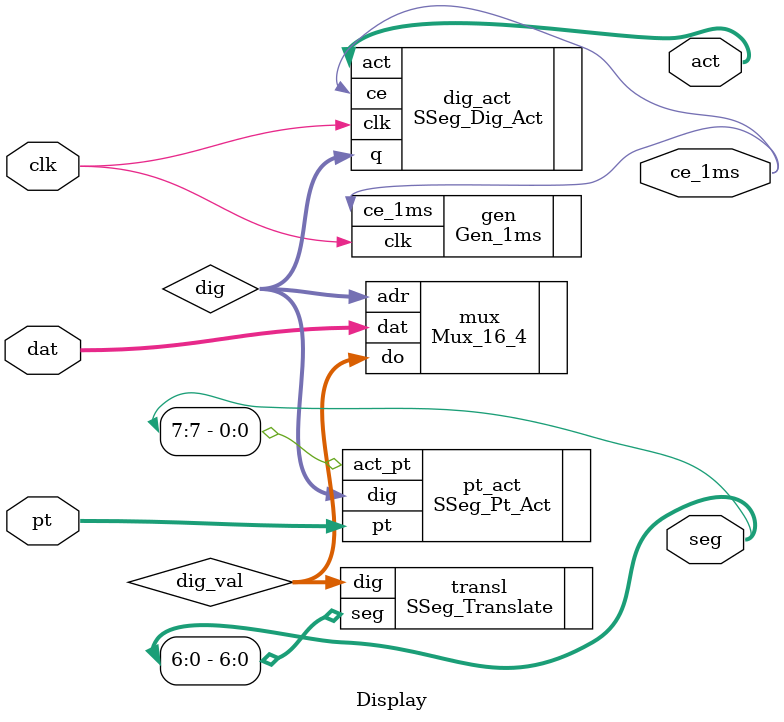
<source format=v>
module Display ( input clk,       output wire [3:0]act,
                 input [15:0]dat, output wire [7:0]seg,
                 input [1:0]pt,   output wire ce_1ms );

        parameter CLK_FREQ = 50_000_000 ;

        wire [3:0]dig_val ;
        wire [1:0]dig ;

        SSeg_Dig_Act dig_act (
                .clk (clk),
                .ce (ce_1ms),
                .q (dig),
                .act (act)
        );

        Mux_16_4 mux (
                .dat (dat),
                .do (dig_val),
                .adr (dig)
        );

        SSeg_Translate transl (
                .dig (dig_val),
                .seg (seg[6:0])
        );

        SSeg_Pt_Act pt_act (
                .pt (pt),
                .dig (dig),
                .act_pt (seg[7])
        );

        Gen_1ms #(
              .CLK_FREQ (CLK_FREQ)
        ) gen (
                .clk (clk),
                .ce_1ms (ce_1ms)
        );

endmodule

</source>
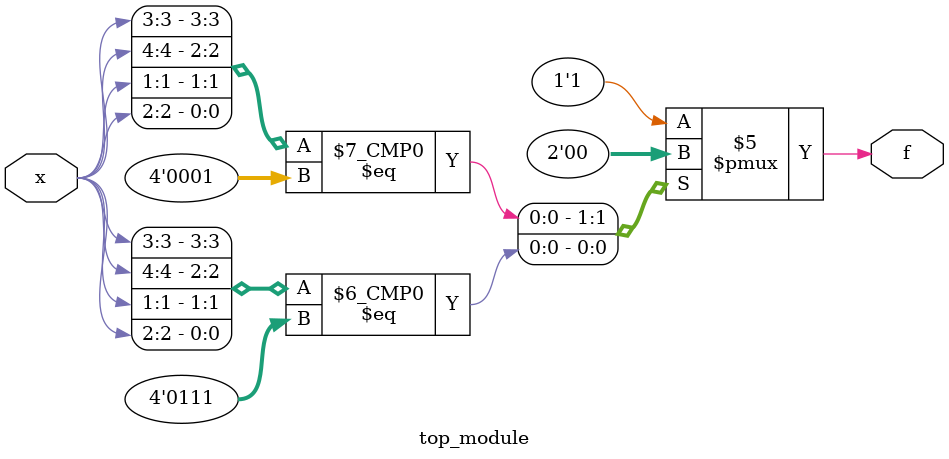
<source format=sv>
module top_module (
    input [4:1] x,
    output logic f
);

always_comb begin
    case ({x[3], x[4], x[1], x[2]})
        4'b0001: f = 0;
        4'b0011: f = 1;
        4'b0101: f = 1;
        4'b0111: f = 0;
        4'b1001: f = 1;
        4'b1011: f = 1;
        default: f = 1; // Don't care
    endcase
end

endmodule

</source>
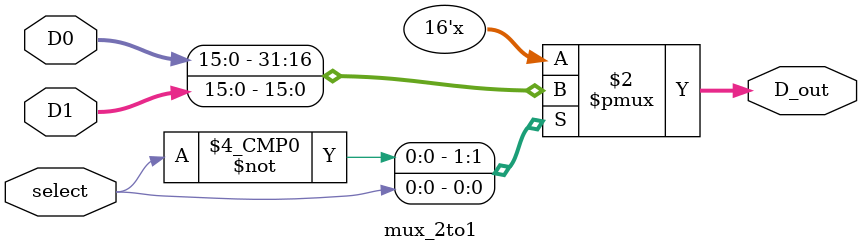
<source format=sv>
module mux_2to1(
    input select,
    input logic [15:0] D1,
    input logic [15:0] D0,
    output logic [15:0] D_out
    );

    always_comb
    begin 
    
    // D1 if select = 1, D0 is select = 0
        unique case(select)
            1'b0 : D_out = D0 ;
            1'b1 : D_out = D1 ;
        endcase
    end


endmodule

</source>
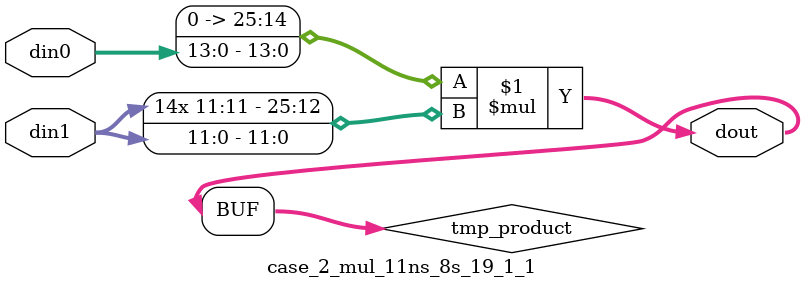
<source format=v>

`timescale 1 ns / 1 ps

 (* use_dsp = "no" *)  module case_2_mul_11ns_8s_19_1_1(din0, din1, dout);
parameter ID = 1;
parameter NUM_STAGE = 0;
parameter din0_WIDTH = 14;
parameter din1_WIDTH = 12;
parameter dout_WIDTH = 26;

input [din0_WIDTH - 1 : 0] din0; 
input [din1_WIDTH - 1 : 0] din1; 
output [dout_WIDTH - 1 : 0] dout;

wire signed [dout_WIDTH - 1 : 0] tmp_product;

























assign tmp_product = $signed({1'b0, din0}) * $signed(din1);










assign dout = tmp_product;





















endmodule

</source>
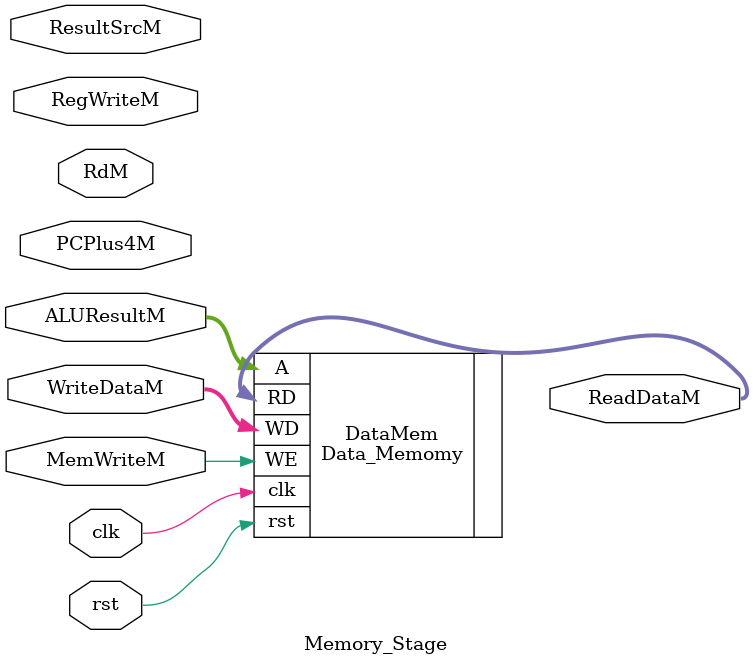
<source format=sv>
`timescale 1ns / 1ps
`include "Data_Memomy.sv"


module Memory_Stage(
	input clk, rst,									//verificar si es necesario el rst
	inout logic RegWriteM,
	inout logic [1:0] ResultSrcM,
	input logic MemWriteM,							//Fin control signals
	inout logic [31:0] ALUResultM, 
	input logic [31:0] WriteDataM,
	output logic [31:0] ReadDataM,
	inout logic [4:0] RdM,
	inout logic [31:0] PCPlus4M
);

	Data_Memomy DataMem(
		.clk(clk),
		.rst(rst),									//verificar si es necesario el rst
		.WE(MemWriteM),
		.WD(WriteDataM),
		.A(ALUResultM),
		.RD(ReadDataM),
	);
	
endmodule
</source>
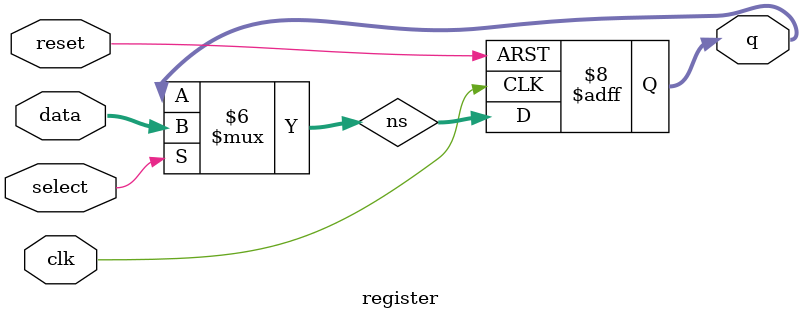
<source format=v>
module register ( data,
                  reset,
                  q,
                  select,
                  clk
    );
    
input wire [2:0] data;
input wire reset;
input wire select;
input wire clk;
output reg [2:0] q;

reg [2:0] ns;

always @ (posedge clk, negedge reset)
begin
    if (!reset)
      q <= 3'b000;
    else
      q <= ns;
end
always @ (select)
begin
    if(!select)
        ns <= q;
      else
        ns <= data;  
end

endmodule

</source>
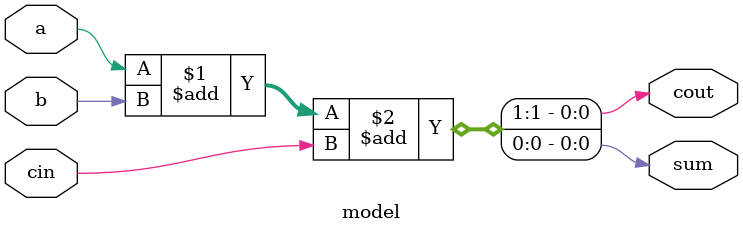
<source format=sv>
module model (
    input a,
    input b,
    input cin,
    output logic sum,
    output logic cout
);
    assign {cout, sum} = a+b+cin;
endmodule

</source>
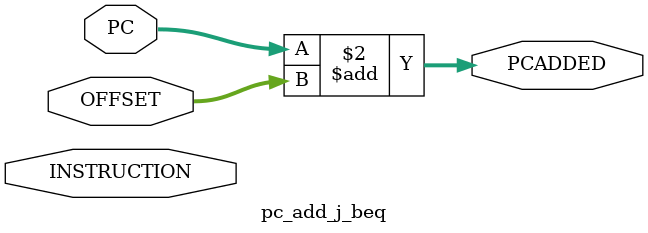
<source format=v>
/*
Authers     : WIJERATHNA I.M.K.D.I.     e19446@eng.pdn.ac.lk
              DISSANAYAKE D.M.I.G.      e19090@eng.pdn.ac.lk
Lab         : Lab 5 part 4
              pc_add_j_beq.v
Last Updated: Monday, May 29, 2023 8:40:37 PM
*/


module pc_add_j_beq (PC,INSTRUCTION,OFFSET,PCADDED);
    //declaring ports
    input [31:0] PC;
    input [31:0] INSTRUCTION;
    input [31:0] OFFSET;
    output reg [31:0] PCADDED;

    //always read INSTRUCTION
    always @(INSTRUCTION)   begin
        #2 PCADDED=PC+OFFSET;
    end

endmodule
</source>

━━━━━━━━━━━━━━━━━━━━

> **Task item**:
Report all lines in the listing above that contain the word "timescale".

> **The answer**:
`timescale 1 ns / 1 ps
`timescale 1ns / 1ps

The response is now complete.